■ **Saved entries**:
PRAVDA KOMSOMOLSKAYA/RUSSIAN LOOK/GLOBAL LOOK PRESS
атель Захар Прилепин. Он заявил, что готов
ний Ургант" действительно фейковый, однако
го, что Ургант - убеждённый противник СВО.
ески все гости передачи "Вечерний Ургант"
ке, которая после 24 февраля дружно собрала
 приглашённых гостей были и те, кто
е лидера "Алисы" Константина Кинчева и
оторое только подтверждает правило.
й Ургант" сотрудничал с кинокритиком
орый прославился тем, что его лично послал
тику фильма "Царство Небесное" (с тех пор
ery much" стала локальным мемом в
* * *
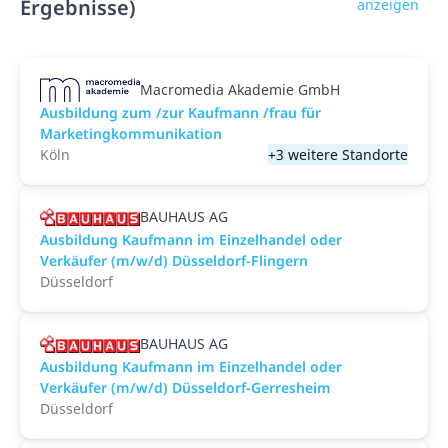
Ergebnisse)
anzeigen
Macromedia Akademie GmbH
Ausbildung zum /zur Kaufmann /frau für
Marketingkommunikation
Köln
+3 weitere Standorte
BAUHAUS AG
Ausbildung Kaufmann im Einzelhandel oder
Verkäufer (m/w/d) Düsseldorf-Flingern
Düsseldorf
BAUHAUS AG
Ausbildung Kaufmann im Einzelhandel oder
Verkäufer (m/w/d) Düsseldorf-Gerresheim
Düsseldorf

■ **Work item**:
Every line above that holds the word "Ургант" needs to be copied.

■ **Answer section**:
ний Ургант" действительно фейковый, однако
го, что Ургант - убеждённый противник СВО.
ески все гости передачи "Вечерний Ургант"
й Ургант" сотрудничал с кинокритиком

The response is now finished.